= To be done =
(A) Reproduce everything from "Even today it" down to "outside their major." in the comments on American education below.
(B) Using the comments on American education below, answer each question:
(i) Which two machines are described as superior ones that were pushed out of schools?
(ii) According to the fifth complaint, why are school boards unaccountable?
(iii) Which class would the final commenter have a student take before AP CS?

= Extract provided =

-- Begin --

Just remember: if you want to fix that, you're a racist

http://www.wired.com/opinion/2013/12/stop-thinking-that-codi...

On a more serious note, here is a list of complaints about education in America:

1) Teachers are remarkably anti-math in culture. This has an obvious set of effects.

2) The radical decentralization of responsibility means that all districts get ripped off on everything they have to purchase.

3) The radical decentralization of responsibility combined with wealth segregation means that poor children get poorly educated.

4) People who are nominally progressive think that gentrification is terrible instead of our first chance in fifty years to get wealthy people to pay for the education of poor children. So we're going to waste it and kick all the poor people out to the exurbs instead.

5) School boards are the worst possible case for democracy. They are too local for newspapers to cover. No one understands what they do. They regularly make terrible decisions, and are unaccountable because no one knows about it. Sometimes it's Scopes monkey-trial nonsense, sometimes it's corruption, sometimes it's just being a money-sink.

6) Higher education is promoted in a miserably hypocritical manner. If you're sending student loan money home to keep the lights on you shouldn't be getting a history major, not if you don't know the next step. If you tell someone who is sending student loan money home to keep the lights on that they shouldn't worry about their major, you should go to a special hell, where they can't mail you your pension. The defense of this is usually absurd bullshit about the importance of broad liberal education, and romantic notions about the pursuit of knowledge. A remarkable demonstration of arrogance and privilege from people who make their living denouncing the arrogance of privilege. Encouraging people to spend years of their life and go five figures into debt so that you can feel good about aristocratic conceits from old europe is awful.

Anyway, the point is, K-12 education is systemically broken, and American education as a culture is opposed to a world in which the 'coming' geek gap was fixed.


Even today it makes my blood boil how companies like RM and Viglen sold junk to schools at vastly inflated prices - and yet somehow managed to push out the superior machines, the BBC Micro and the Archimedes, in favour of their ridiculous bullshit. It had to be backhanders and sleaze. Who in the real world even used the 80186?! No-one...


The numbers in this article are certainly frustrating to someone who loves computer science. However, even if a kid was certain that they wanted to major in computer science in college, I'd still tell them to take AP English before AP CS. Why? Because almost every college degree program requires an English class or two and most colleges allow AP exam scores to count for college credit. The kid could get a general class out of the way save some money or perhaps use that time to explore an advanced class or an interest outside their major.

-- End --

= Information given =
-- Begin --

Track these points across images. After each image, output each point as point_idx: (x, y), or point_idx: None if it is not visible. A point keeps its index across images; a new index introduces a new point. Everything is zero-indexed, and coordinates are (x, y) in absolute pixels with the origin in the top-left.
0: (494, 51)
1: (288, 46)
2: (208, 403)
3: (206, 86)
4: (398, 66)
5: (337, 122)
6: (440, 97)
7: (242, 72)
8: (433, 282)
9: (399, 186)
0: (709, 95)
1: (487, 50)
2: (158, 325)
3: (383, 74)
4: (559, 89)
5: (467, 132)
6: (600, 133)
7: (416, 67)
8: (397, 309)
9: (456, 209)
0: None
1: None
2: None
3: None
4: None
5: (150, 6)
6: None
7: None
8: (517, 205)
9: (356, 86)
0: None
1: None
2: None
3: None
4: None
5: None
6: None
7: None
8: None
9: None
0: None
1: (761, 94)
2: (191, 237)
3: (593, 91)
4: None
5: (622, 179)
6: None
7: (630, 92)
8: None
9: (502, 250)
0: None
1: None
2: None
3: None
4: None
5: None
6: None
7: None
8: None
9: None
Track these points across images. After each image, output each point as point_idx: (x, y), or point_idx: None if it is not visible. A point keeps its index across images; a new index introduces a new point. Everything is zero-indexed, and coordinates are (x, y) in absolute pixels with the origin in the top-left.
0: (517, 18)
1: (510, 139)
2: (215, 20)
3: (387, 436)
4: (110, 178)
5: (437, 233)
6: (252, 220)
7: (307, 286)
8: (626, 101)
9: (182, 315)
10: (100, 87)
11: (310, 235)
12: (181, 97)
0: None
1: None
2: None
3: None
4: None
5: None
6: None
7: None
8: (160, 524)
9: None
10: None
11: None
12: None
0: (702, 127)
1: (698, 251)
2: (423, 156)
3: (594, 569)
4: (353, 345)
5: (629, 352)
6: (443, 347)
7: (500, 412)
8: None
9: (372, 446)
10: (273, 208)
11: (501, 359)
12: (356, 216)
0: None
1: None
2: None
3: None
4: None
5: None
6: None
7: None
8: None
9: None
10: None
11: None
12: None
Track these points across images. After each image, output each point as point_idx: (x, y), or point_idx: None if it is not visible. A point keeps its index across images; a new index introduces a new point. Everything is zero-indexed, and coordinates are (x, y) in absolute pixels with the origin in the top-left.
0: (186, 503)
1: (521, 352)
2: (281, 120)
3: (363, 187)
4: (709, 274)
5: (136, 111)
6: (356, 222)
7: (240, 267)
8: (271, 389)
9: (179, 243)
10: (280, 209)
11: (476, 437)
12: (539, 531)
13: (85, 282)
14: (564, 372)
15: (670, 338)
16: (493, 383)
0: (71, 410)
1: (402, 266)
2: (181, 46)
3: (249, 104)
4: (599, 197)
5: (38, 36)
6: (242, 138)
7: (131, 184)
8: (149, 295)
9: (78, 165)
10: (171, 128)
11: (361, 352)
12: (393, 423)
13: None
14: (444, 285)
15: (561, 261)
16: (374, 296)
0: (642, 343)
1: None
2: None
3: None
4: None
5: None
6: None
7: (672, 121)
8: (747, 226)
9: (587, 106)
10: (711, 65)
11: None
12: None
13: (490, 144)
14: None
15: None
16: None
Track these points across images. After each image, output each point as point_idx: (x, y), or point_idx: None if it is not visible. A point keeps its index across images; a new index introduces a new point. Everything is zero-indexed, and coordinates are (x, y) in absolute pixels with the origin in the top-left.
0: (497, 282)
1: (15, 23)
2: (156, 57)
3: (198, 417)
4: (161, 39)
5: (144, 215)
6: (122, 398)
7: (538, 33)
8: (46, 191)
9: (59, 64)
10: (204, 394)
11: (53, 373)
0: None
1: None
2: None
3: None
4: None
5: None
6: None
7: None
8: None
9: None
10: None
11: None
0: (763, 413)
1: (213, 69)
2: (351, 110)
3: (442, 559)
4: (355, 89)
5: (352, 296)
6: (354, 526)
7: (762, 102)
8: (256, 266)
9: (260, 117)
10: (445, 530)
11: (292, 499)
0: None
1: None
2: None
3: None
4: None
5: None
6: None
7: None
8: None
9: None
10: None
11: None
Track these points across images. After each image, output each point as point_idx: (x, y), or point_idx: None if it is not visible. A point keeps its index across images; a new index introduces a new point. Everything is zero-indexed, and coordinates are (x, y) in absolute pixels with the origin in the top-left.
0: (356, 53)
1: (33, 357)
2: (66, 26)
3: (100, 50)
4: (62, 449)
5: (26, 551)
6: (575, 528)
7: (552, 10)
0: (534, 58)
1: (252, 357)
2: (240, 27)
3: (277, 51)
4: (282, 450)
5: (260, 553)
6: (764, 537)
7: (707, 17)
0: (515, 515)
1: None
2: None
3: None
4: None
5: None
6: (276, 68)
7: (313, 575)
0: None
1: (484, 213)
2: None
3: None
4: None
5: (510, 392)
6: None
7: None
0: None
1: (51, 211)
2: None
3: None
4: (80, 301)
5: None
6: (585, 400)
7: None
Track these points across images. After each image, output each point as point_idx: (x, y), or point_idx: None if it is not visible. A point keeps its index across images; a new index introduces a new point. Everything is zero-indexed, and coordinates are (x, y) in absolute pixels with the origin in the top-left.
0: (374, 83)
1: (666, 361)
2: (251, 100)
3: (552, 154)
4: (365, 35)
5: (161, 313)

-- End --

= In response =
(A)
Even today it makes my blood boil how companies like RM and Viglen sold junk to schools at vastly inflated prices - and yet somehow managed to push out the superior machines, the BBC Micro and the Archimedes, in favour of their ridiculous bullshit. It had to be backhanders and sleaze. Who in the real world even used the 80186?! No-one...


The numbers in this article are certainly frustrating to someone who loves computer science. However, even if a kid was certain that they wanted to major in computer science in college, I'd still tell them to take AP English before AP CS. Why? Because almost every college degree program requires an English class or two and most colleges allow AP exam scores to count for college credit. The kid could get a general class out of the way save some money or perhaps use that time to explore an advanced class or an interest outside their major.

(B)
(i) The BBC Micro and the Archimedes.
(ii) No one knows about the terrible decisions they regularly make.
(iii) AP English.